Start With the Behavior, Not the Alert Name
When a detection fires, the first question is not “what technique does this map to?” It is “what did the attacker actually do?” Collect the behavior first: what process ran, what it accessed, what network activity it generated, what account it used. Then find the technique that matches that behavior.
CISA and MITRE recommend linking the technique ID directly in the analysis narrative, for example noting that an actor delivered malware via phishing emails and then citing the relevant technique ID in brackets next to the behavior description. This keeps the mapping tied to specific evidence rather than floating as a general label.

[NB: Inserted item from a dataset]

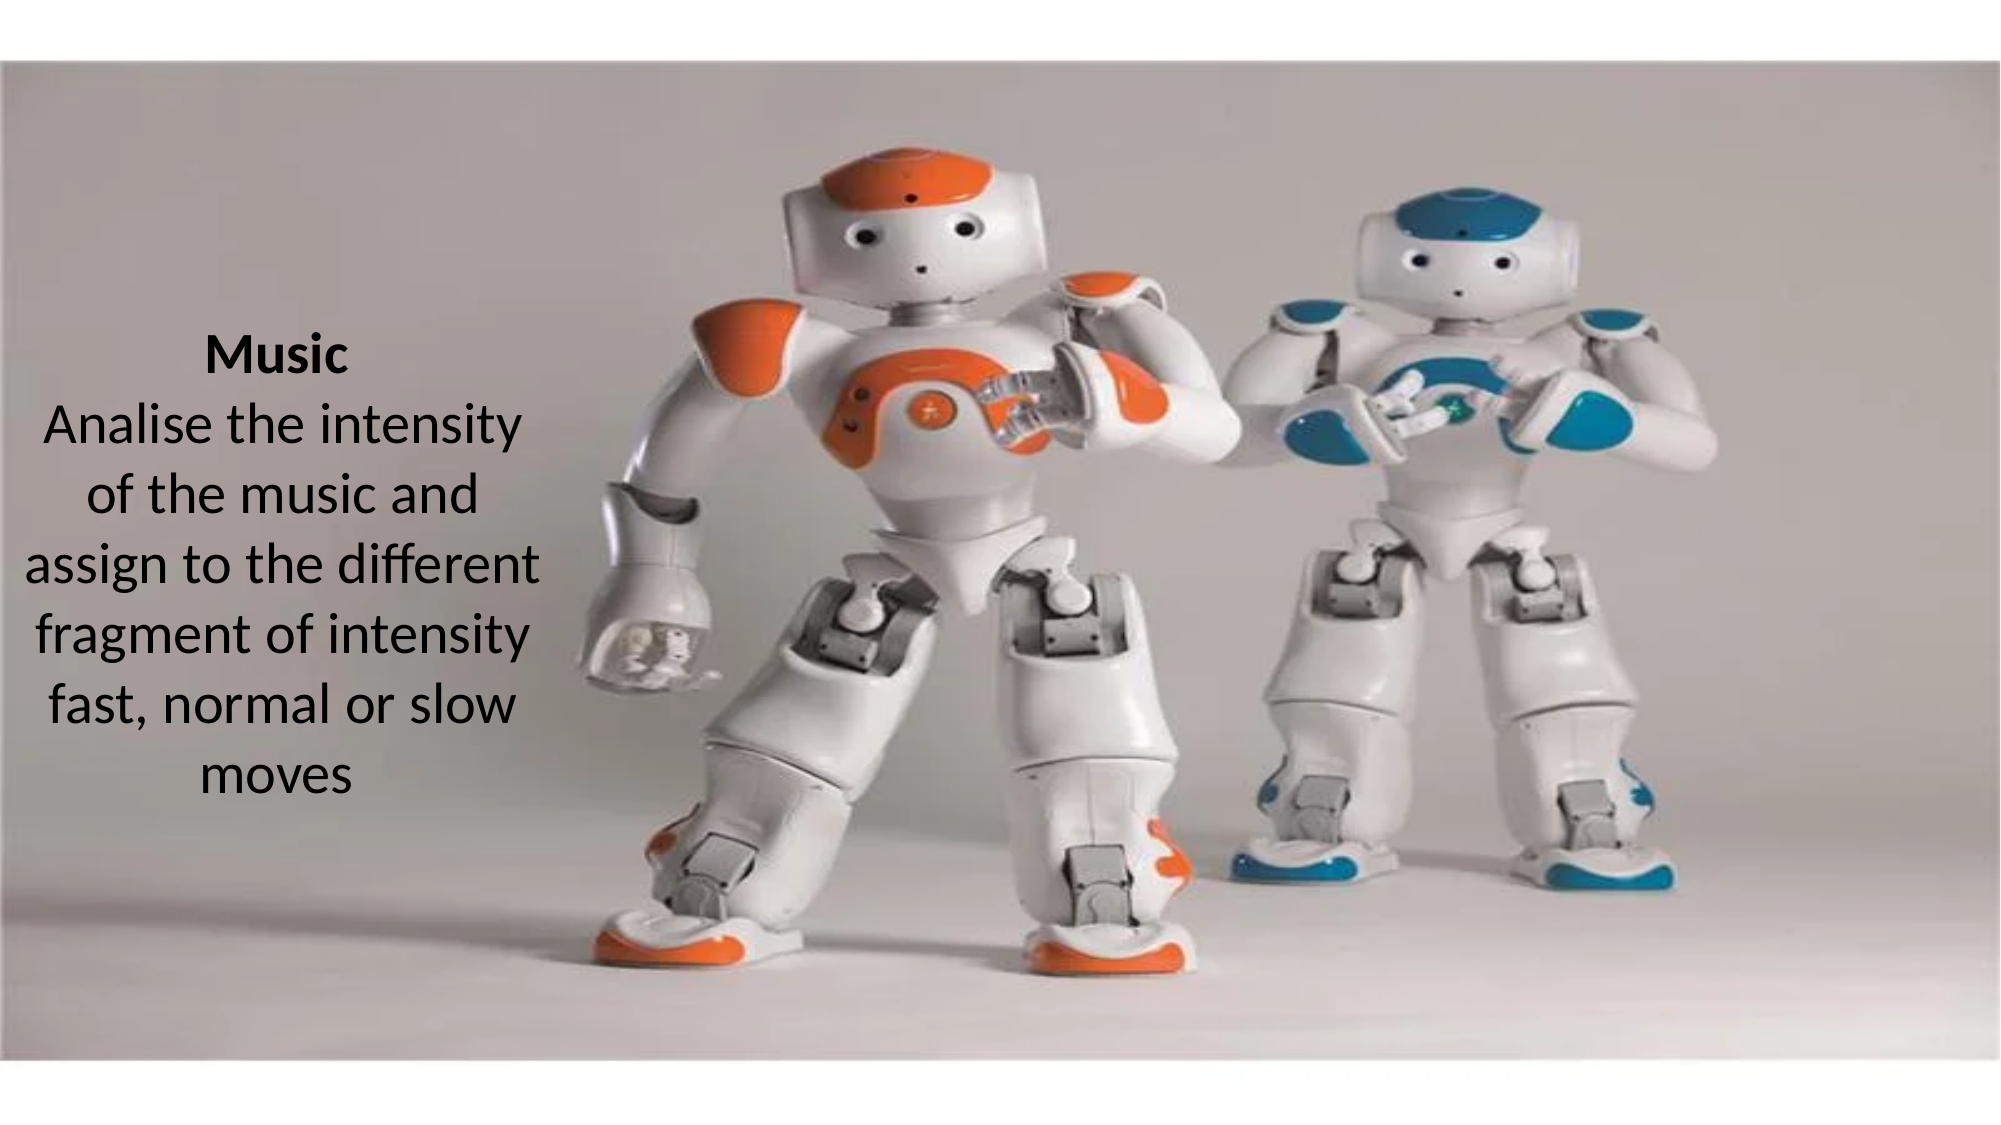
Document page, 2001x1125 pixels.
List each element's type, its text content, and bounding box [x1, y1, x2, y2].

text_box Music Analise the intensity of the music and assign to the different fragment of intensity fast, normal or slow moves [0, 307, 567, 813]
picture [0, 0, 2001, 1125]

Use the Navigator to See Your Real Coverage
Detection teams use ATT&CK to assess their detection coverage and find gaps in their defenses. Mapping your visibility and detection coverage to TTPs and visualizing it in the ATT&CK Navigator helps you better understand detection maturity and compare your coverage against specific threat actor behavior.

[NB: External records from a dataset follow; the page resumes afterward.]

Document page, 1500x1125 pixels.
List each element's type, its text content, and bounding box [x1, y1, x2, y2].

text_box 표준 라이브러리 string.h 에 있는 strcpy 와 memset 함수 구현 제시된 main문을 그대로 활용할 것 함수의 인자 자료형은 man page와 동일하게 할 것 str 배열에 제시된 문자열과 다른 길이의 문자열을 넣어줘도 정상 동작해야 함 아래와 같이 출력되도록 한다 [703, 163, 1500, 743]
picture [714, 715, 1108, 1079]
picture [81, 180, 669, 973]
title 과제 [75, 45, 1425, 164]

Most teams that run this exercise for the first time find the same thing: strong coverage in a handful of technique areas (usually the ones their tools marketed as covered) and almost nothing in others. That is the honest picture. Working from that gap list is far more productive than working from a vendor’s feature sheet.
Map What Your Tools Can Actually Detect
Not every adversary behavior is documented in ATT&CK. And not every ATT&CK technique is one your current environment can detect. The framework’s value is not in covering all 200+ techniques. Effective implementation means prioritizing techniques based on your actual threat landscape and detection gaps, not chasing coverage percentages.
A gap that is documented and tracked is a gap you can work on. A gap hidden behind a filled-in Navigator cell is a breach waiting to happen.
Keep the Map Current
Once completed, mappings should be documented in a clear and structured format. And then reviewed when the framework updates, when your environment changes, and when a new threat report surfaces that is relevant to your industry. ATT&CK is a living knowledge base. Your coverage map should be too.
How Secure.com Puts ATT&CK Mapping Into Practice
Most teams do ATT&CK mapping manually, after the fact, by an analyst who is also triaging live alerts. That is why the maps are always a few weeks stale and rarely match what is actually deployed in detections.
Secure.com’s SOC Teammate makes ATT&CK mapping part of how detection and response runs, not a documentation step that happens afterward.
- Automatically maps incoming detections to MITRE ATT&CK tactics, techniques, and sub-techniques during alert enrichment, so analysts see the behavioral context immediately, not after manual lookup
- Reconstructs attack chains to show whether an alert is isolated or part of a broader sequence of adversary behavior
- Tracks ATT&CK coverage over time and surfaces detection gaps so security leaders can see exactly which technique categories have no coverage
- Correlates detections with STIX/TAXII threat intelligence feeds to validate whether a technique is actively being used in current campaigns targeting your industry
- Provides pre-approved analyst playbooks mapped to specific techniques, so the next step after a detection fires is already clear and can be executed with human-in-the-loop approval for high-impact actions
Conclusion
A completed Navigator layer with every cell filled in green is not a security posture. It might be documentation. It might reflect last quarter’s red team exercise. What it rarely reflects is a current, accurate, evidence-backed map of what your environment can actually detect.
Teams that get real value from MITRE ATT&CK use it as a working reference that shapes how detections are built, reviewed, and updated. They map to specific techniques with specific evidence. They track gaps and treat them as a to-do list. They review the map when the framework updates and when new threat reports hit their inbox.
That is what mapping actually looks like. The checklist version leaves gaps that real attackers are very happy to find.